:: The tasks ::
[1] According to the annex on extracting custom XML data from WordprocessingML, which part of the document should the example XSL transformation be applied to?
[2] Carry on the annex on extracting custom XML data from WordprocessingML from the point where it stops.

:: Extracted text ::
-- Start --

E Annex E. (informative) WordprocessingML Custom XML Data Extraction
This Annex is informative.
The custom XML markup capabilities described in 17.5 allow a WordprocessingML document to contain custom XML semantics beyond those specified by ISO/IEC 29500. In order to extract those semantics from within WordprocessingML content, an application may employ any desired method.
As an example, an XSL transformation which performs this task is included below, which, when applied to the Main Document part, would extract any custom XML markup.
<?xml version="1.0" encoding="UTF-8" ?>
<xsl:stylesheet version="1.0"
xmlns:xsl="http://www.w3.org/1999/XSL/Transform"
xmlns:w="http://purl.oclc.org/ooxml/wordprocessingml/main">
<!-- This parameter should have the same value as
ignoreMixedContent settings (see 17.15.1.54 in Part 1) -->
<xsl:param name="ignoreMixedContent" select="false()"/>
<!-- Some document structure checks -->
<xsl:template match="/">
<xsl:if test="count(//w:customXml/ancestor-or-
self::w:customXml[last()]) > 1">
<xsl:message>Produced XML document will not be WF and will have more
then one root element.</xsl:message>
</xsl:if>
<!-- Process content of document -->
<xsl:apply-templates/>
</xsl:template>
<!-- copy over custom XML elements -->
<xsl:template match="w:customXml">
<xsl:element name="{@w:element}" namespace="{@w:uri}">
<!-- copy over attribute values -->
<xsl:for-each select="w:customXmlPr/w:attr">
<xsl:attribute name="{@w:name}" namespace="{@w:uri}">
<xsl:value-of select="@w:val"/>
</xsl:attribute>
</xsl:for-each>
<!-- process content -->
<xsl:apply-templates/>
</xsl:element>
</xsl:template>
<!-- copy over only text inside custom XML -->
<xsl:template match="text()[ancestor::w:customXml[not(.//w:customXml)]]"

-- End --

:: Information provided ::
-- Start --

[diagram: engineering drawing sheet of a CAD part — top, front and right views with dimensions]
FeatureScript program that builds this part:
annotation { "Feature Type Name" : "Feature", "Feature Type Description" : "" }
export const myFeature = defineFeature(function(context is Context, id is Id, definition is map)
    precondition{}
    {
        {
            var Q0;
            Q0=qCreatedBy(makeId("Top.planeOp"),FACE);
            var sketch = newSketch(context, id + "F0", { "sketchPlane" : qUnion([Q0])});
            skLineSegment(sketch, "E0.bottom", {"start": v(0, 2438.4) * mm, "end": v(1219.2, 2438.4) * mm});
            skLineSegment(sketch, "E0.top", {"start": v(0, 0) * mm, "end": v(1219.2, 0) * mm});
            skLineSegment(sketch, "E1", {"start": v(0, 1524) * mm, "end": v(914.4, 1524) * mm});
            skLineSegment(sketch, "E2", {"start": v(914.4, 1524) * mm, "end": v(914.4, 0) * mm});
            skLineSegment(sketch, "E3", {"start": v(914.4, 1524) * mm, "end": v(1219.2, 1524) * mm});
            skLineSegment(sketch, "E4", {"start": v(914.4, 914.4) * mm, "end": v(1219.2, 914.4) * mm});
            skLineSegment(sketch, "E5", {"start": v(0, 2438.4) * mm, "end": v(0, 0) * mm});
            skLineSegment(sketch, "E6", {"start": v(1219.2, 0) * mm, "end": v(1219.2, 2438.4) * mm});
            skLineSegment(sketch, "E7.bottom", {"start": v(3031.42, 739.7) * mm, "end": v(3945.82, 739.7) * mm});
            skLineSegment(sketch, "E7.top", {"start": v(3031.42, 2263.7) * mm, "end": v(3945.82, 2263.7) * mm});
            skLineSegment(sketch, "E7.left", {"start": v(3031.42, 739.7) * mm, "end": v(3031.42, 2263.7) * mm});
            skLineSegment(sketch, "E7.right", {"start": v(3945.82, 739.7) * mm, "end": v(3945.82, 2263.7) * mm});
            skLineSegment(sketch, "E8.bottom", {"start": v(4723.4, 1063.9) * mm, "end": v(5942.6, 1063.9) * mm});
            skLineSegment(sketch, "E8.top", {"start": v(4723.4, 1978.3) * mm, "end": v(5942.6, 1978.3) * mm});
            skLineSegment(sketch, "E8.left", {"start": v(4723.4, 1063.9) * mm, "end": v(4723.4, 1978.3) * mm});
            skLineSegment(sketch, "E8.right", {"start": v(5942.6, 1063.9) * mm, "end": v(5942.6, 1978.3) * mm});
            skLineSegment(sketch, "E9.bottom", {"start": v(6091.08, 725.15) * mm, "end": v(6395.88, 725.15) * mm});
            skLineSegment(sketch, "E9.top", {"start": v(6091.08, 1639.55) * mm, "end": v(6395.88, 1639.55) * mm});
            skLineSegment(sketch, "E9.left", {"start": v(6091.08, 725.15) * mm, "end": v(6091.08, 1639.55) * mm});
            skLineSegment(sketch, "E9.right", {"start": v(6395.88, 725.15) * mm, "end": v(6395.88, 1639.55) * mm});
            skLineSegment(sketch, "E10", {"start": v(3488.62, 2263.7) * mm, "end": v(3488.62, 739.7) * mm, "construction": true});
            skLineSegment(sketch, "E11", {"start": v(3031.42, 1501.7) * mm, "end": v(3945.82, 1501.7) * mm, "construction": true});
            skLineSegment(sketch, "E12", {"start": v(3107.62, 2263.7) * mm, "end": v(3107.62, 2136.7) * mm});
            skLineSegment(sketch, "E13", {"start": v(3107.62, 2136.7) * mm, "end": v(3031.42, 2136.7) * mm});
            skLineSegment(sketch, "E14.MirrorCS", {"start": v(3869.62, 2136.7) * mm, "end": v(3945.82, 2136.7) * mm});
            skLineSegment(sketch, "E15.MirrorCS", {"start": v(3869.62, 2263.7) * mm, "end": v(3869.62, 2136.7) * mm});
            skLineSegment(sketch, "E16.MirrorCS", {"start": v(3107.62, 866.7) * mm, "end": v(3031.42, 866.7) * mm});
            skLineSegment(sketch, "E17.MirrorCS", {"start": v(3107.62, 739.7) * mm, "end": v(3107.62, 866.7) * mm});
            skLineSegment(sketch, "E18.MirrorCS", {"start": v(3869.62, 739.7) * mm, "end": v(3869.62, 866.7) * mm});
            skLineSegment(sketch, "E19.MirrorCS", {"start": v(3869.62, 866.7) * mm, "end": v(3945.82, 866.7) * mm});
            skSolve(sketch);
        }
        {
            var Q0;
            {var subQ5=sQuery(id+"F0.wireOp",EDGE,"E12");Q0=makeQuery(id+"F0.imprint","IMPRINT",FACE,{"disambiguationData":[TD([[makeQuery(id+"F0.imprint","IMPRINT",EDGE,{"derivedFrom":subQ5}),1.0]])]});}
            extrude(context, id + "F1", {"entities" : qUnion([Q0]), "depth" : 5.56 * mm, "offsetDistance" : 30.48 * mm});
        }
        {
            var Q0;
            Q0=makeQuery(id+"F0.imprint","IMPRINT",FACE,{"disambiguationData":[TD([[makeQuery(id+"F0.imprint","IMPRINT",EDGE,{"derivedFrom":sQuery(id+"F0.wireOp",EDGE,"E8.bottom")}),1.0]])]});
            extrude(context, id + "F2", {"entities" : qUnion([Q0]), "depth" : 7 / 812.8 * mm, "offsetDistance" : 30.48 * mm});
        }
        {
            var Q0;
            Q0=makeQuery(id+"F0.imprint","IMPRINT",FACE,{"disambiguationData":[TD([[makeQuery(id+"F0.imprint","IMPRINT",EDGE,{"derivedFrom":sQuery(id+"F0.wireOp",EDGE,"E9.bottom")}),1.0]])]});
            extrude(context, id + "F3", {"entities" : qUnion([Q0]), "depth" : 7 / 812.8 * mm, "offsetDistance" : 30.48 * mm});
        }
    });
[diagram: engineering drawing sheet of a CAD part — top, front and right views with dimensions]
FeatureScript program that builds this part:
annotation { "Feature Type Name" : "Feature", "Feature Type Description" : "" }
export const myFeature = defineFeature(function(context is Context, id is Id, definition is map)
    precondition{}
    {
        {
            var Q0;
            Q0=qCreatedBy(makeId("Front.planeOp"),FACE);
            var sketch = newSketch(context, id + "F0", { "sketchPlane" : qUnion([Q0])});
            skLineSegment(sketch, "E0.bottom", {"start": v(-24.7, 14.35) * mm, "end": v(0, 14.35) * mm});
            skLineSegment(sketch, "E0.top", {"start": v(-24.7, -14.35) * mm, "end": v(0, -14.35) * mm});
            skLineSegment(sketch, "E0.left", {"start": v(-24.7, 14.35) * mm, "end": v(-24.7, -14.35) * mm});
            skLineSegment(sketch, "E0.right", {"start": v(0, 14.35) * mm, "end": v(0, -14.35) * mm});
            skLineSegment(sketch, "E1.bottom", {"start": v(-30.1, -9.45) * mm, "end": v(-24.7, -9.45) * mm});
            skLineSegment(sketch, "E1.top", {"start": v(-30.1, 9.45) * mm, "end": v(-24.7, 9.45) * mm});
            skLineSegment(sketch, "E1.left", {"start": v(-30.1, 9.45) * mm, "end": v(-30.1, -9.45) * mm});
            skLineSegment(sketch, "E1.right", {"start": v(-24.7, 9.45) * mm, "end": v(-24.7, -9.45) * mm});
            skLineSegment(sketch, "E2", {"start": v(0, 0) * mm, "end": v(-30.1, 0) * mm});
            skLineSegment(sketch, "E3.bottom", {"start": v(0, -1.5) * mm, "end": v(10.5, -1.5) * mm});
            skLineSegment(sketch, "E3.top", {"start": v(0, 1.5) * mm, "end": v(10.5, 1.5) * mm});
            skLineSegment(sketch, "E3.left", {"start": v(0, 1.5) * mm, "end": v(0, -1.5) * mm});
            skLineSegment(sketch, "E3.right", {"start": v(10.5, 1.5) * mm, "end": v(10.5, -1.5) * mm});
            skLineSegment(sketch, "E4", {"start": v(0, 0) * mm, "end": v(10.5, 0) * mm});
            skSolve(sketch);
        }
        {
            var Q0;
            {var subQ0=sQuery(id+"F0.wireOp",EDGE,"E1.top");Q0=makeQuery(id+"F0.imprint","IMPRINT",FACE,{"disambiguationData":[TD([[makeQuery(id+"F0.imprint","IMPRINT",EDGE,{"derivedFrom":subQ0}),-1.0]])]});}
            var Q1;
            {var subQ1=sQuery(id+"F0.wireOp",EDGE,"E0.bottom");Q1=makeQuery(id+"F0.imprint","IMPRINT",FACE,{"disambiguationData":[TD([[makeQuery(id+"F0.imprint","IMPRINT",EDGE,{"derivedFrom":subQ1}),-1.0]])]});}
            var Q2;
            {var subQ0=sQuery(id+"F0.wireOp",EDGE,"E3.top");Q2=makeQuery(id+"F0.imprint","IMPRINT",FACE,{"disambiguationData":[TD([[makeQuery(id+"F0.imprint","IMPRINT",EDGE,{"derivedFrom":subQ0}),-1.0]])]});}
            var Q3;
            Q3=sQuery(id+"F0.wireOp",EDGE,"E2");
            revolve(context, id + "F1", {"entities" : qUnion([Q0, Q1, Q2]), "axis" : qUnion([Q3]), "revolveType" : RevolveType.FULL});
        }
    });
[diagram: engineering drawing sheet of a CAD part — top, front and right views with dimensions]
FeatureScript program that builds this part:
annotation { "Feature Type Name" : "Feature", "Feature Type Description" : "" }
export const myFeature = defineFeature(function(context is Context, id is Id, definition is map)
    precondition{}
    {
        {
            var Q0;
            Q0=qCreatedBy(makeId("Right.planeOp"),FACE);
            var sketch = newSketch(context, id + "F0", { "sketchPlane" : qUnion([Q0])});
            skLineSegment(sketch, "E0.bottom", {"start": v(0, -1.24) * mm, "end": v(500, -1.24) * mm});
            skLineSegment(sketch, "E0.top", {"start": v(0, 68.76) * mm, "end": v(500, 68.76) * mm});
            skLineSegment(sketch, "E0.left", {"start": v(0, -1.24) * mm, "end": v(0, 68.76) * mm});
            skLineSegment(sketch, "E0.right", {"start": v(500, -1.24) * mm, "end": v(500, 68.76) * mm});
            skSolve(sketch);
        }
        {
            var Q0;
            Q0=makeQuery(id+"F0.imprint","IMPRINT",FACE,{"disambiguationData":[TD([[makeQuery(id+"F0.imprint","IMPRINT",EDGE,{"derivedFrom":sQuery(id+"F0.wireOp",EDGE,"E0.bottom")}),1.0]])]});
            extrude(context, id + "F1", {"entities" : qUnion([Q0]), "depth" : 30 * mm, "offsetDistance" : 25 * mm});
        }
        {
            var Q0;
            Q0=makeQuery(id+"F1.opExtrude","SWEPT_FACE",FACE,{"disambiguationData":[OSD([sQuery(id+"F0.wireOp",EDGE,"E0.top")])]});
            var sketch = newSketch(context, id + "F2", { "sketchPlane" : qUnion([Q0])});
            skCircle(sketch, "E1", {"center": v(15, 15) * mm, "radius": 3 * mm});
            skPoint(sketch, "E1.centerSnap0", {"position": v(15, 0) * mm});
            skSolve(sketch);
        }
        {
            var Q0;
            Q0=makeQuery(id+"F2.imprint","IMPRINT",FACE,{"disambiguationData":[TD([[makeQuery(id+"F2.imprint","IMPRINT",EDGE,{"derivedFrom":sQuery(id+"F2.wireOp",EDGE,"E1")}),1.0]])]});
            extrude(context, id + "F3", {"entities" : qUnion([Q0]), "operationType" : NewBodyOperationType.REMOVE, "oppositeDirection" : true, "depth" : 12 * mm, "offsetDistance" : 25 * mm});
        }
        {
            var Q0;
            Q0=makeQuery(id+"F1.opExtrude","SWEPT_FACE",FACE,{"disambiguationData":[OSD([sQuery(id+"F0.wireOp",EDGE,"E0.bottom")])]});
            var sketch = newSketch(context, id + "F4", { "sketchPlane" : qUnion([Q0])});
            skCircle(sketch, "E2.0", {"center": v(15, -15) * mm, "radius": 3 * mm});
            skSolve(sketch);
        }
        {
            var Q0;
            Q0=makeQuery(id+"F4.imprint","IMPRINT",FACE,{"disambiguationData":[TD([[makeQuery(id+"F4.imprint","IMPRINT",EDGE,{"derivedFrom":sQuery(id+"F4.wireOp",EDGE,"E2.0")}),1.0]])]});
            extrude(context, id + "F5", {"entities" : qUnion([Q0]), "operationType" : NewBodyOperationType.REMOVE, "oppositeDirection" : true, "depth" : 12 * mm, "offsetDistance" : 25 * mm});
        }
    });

-- End --

:: Answers to the exercise ::
[1] The Main Document part.

[2]
priority="10">
<xsl:value-of select="."/>
</xsl:template>
<!-- warn about mixed content -->
<xsl:template match="text()[ancestor::w:customXml]" priority="5">
<xsl:choose>
<xsl:when test="$ignoreMixedContent">
<xsl:message>Stripping "<xsl:value-of select="."/>" from
output.</xsl:message>
<xsl:message>This text is part of mixed content and would cause
non-valid result.</xsl:message>
</xsl:when>
<xsl:otherwise>
<xsl:value-of select="."/>
</xsl:otherwise>
</xsl:choose>
</xsl:template>
<!-- warn about text which is not tagged -->
<xsl:template match="text()">
<xsl:message>Stripping "<xsl:value-of select="."/>" from
output.</xsl:message>
<xsl:message>This text is not enclosed by root element and would cause
non-WF result.</xsl:message>
</xsl:template>
<!-- do not pick up deleted content -->
<xsl:template match="w:del|w:moveFrom"/>
</xsl:stylesheet>
Once this custom markup is extracted, the resulting XML document can be validated separately from the WordprocessingML document.
For example, the custom XML for the example on p. 530, once extracted, would be:
<invoice xmlns="http://www.example.com/2006/invoice">
<customerName>Tristan Davis</customerName>
</invoice>
An application can employ any desired method to find the appropriate schema(s) for validation. As an example, one such approach using information defined by this Standard might be:
Locate the schema element (23.2.1) in the Document Settings part whose uri attribute matches the namespace of the root element in the XML document extracted from custom XML markup If that element also specifies a schemaLocation attribute, the resulting path is used to locate the schema used for validation. Once this schema is located, validation should be triggered based on the value of doNotValidateAgainstSchema (17.15.1.43).
End informative Annex.